As of the first of February, this store will be charging people a $5 fee per person for “just looking.”  The $5 fee will be deducted when goods are purchased.

Why has this come about?  There has been a high volume of people who use this store as a reference and then purchase goods elsewhere.  These people are unaware our prices are almost the same as the other stores plus we have products that are simply not available anywhere else.

My response — are you crazy?  I believe that if you want people to buy — buy your product, or your service, or even you — then you need to show them, clearly, in brilliant technicolour, the compelling value that you have to offer. In fact, I blogged on just this subject back in May last year when I ran into a similar experience trying to help my in-laws rent an apartment (Be prepared to show what you “sell”).  Which means that you do whatever it takes to help your clients or customers (or even potential employers) see, first-hand, what it is that you or your product or your service does to meet their needs or make their lives easier.  Yet here is a store owner, who depends on people seeing value in what she offers, driving people away instead of welcoming them in!

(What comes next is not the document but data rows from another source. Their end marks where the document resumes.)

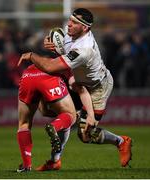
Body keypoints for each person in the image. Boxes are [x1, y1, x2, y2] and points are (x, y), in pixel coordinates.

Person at [18, 8, 132, 167]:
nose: (69, 24)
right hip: (79, 82)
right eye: (70, 20)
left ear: (85, 28)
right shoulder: (72, 33)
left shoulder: (84, 49)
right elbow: (60, 42)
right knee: (56, 112)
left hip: (97, 88)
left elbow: (50, 67)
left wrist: (31, 56)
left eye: (74, 22)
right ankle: (55, 161)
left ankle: (121, 141)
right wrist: (50, 43)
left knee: (85, 136)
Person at [17, 64, 76, 172]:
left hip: (28, 75)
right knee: (71, 115)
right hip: (49, 74)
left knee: (24, 123)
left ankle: (26, 166)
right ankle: (55, 126)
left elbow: (44, 111)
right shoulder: (67, 61)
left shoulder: (36, 62)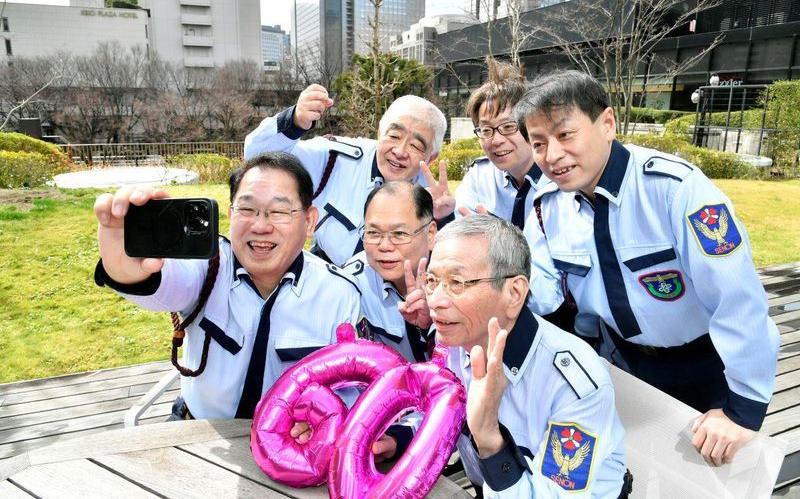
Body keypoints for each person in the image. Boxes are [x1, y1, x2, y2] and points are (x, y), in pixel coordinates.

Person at [515, 69, 780, 467]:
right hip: (622, 364)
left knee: (705, 481)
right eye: (538, 143)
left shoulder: (674, 189)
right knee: (634, 472)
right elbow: (543, 294)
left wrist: (742, 408)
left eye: (565, 134)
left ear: (607, 123)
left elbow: (737, 300)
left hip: (707, 366)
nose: (551, 155)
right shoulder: (546, 207)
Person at [93, 151, 361, 420]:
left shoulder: (339, 294)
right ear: (231, 213)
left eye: (278, 211)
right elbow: (163, 282)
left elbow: (352, 387)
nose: (260, 226)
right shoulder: (207, 267)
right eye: (247, 209)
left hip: (295, 439)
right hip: (198, 432)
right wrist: (123, 270)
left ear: (309, 221)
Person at [424, 214, 629, 497]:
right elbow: (436, 416)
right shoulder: (453, 342)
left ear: (514, 292)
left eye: (456, 282)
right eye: (431, 280)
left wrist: (489, 440)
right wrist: (399, 439)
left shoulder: (574, 385)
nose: (435, 300)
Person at [243, 84, 451, 266]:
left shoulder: (433, 198)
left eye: (415, 146)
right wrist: (295, 120)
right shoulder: (334, 159)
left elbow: (448, 261)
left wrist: (443, 219)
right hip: (327, 277)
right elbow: (256, 156)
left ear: (431, 157)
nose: (400, 151)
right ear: (379, 133)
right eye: (394, 136)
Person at [343, 181, 436, 364]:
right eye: (373, 233)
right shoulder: (353, 281)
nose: (385, 246)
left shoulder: (460, 281)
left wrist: (432, 325)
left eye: (399, 234)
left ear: (430, 233)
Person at [455, 58, 551, 229]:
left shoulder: (559, 177)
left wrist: (499, 237)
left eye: (508, 127)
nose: (496, 140)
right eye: (486, 130)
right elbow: (461, 230)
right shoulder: (480, 176)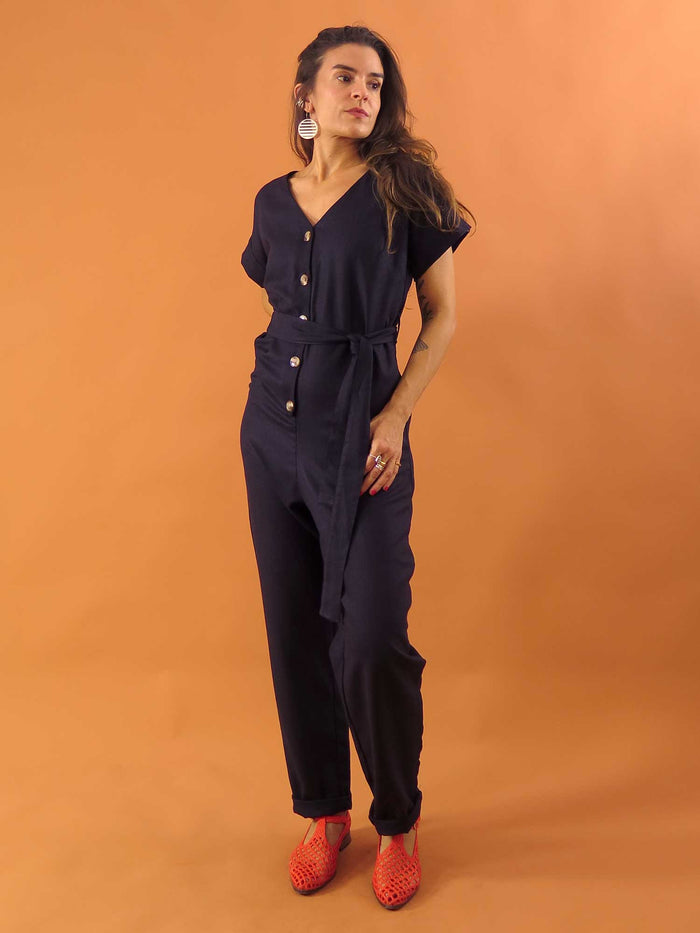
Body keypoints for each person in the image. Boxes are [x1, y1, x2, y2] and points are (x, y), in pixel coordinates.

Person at [239, 24, 474, 910]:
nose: (363, 94)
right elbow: (283, 310)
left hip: (364, 439)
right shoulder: (272, 202)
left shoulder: (407, 190)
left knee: (372, 635)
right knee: (294, 629)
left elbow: (442, 315)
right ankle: (325, 813)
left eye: (375, 83)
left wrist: (396, 413)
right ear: (306, 95)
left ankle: (398, 819)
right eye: (345, 78)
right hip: (272, 434)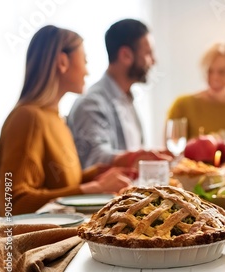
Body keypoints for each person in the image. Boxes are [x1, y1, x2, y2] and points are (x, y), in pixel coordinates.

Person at [0, 25, 133, 216]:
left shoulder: (56, 118)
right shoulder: (28, 118)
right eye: (84, 60)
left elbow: (61, 183)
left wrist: (102, 172)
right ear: (62, 62)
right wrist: (93, 188)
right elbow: (13, 204)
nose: (87, 71)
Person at [68, 19, 169, 169]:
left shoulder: (127, 98)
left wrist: (150, 156)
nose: (153, 61)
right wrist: (138, 156)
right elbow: (94, 158)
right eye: (148, 53)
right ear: (125, 55)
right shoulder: (91, 103)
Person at [167, 42, 225, 150]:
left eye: (222, 72)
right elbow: (172, 153)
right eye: (210, 71)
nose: (214, 77)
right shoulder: (182, 105)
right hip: (192, 167)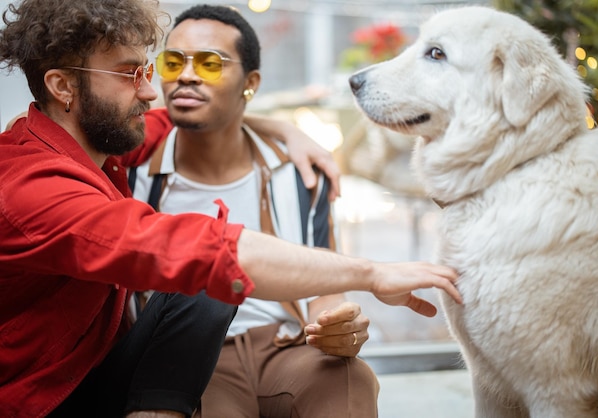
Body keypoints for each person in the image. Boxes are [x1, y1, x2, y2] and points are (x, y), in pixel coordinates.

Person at [0, 0, 462, 417]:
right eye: (130, 74)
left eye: (147, 71)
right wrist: (373, 274)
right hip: (42, 397)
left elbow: (196, 114)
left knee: (332, 372)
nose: (150, 92)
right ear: (62, 87)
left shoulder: (104, 146)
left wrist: (280, 127)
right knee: (201, 262)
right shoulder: (31, 184)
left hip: (102, 369)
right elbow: (202, 249)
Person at [128, 5, 378, 417]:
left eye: (210, 63)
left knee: (350, 378)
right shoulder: (133, 171)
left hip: (285, 345)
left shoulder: (298, 173)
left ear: (251, 83)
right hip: (188, 352)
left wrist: (338, 324)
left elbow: (324, 285)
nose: (186, 75)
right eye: (173, 62)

What do you think?  If you walked into a store and were told that you would be charged to browse, would you pay up or just walk away?  Is this pure stupidity on the part of the store owner, or is it a good business decision.  C’mon what’s your opinion?


  • If the store owner does not want to part with free advice, she should shut up and stand behind the counter. If her “advice” had any value, lookers would become buyers.

  • If I saw that sign on the door, I would just walk away. And I am sure that her whole attitude and demeanor put people off when she was dispensing this so called advice, so they did leave without buying. I can tell when someone is not sincere in their effort to provide customer service, and if it feels like they are just putting up with me, you can bet I won’t spend my money there. If I am welcomed and provided good service I’d buy something I may not even need in appreciation.

  • Teresa, you certainly aren’t going to get any argument from me! I’m STILL mind-boggled that this retailer thought that this was a good business decision!